■ **RECORDED INFORMATION**
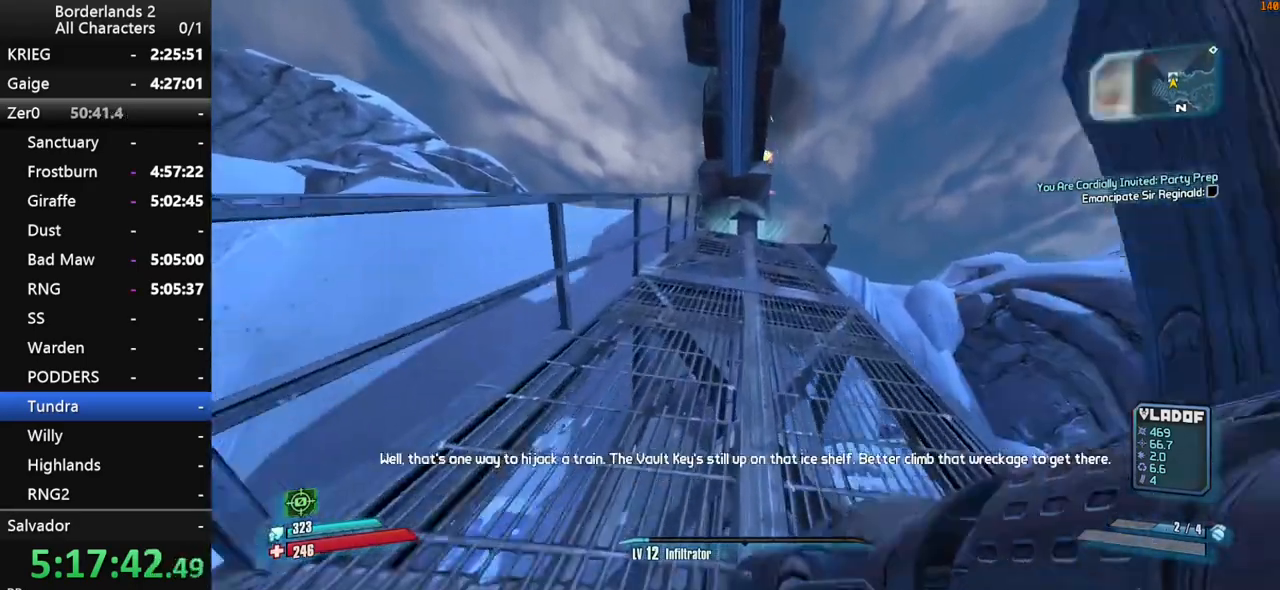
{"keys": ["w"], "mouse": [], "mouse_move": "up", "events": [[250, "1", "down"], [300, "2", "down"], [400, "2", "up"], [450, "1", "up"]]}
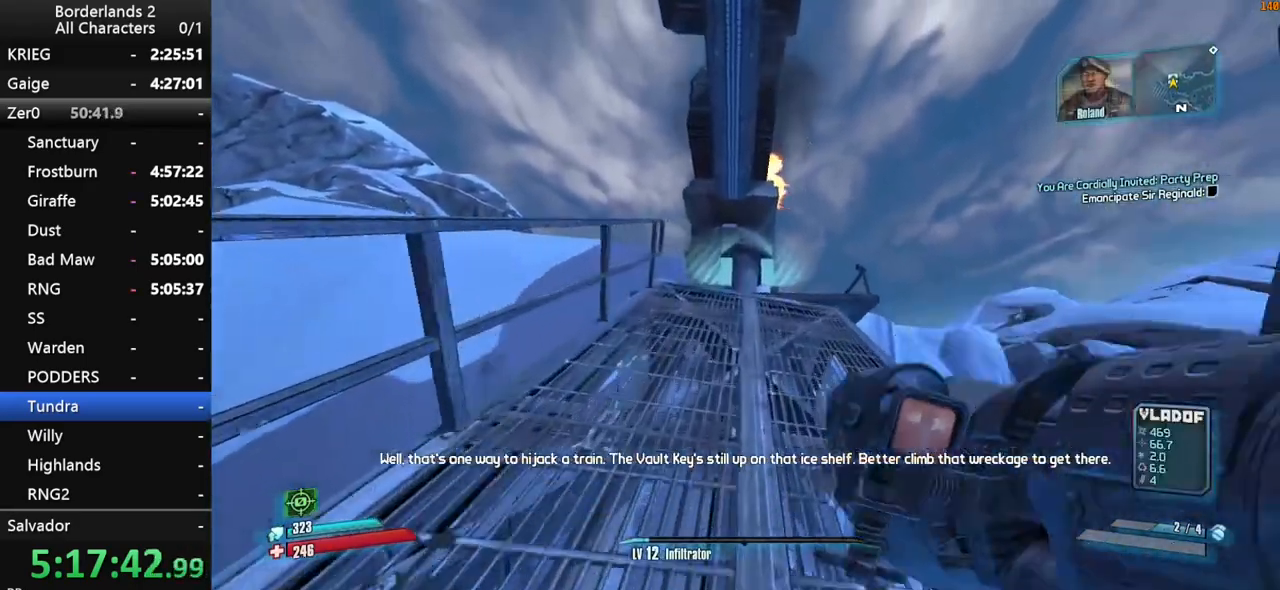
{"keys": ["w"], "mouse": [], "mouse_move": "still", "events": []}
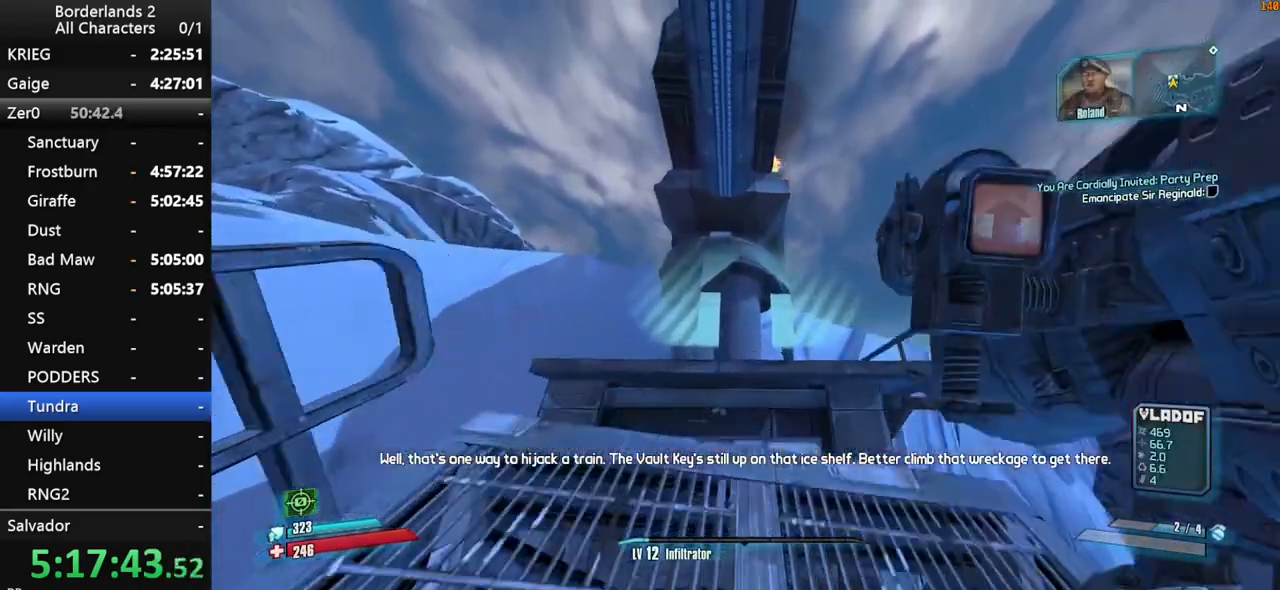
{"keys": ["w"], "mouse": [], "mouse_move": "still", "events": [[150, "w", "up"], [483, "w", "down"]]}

■ **WHAT TO WORK ON**
Without the pictures, print the whole listing exactly as given.

■ **REPLY TO THE TASK**
{"keys": ["w"], "mouse": [], "mouse_move": "up", "events": [[250, "1", "down"], [300, "2", "down"], [400, "2", "up"], [450, "1", "up"]]}
{"keys": ["w"], "mouse": [], "mouse_move": "still", "events": []}
{"keys": ["w"], "mouse": [], "mouse_move": "still", "events": [[150, "w", "up"], [483, "w", "down"]]}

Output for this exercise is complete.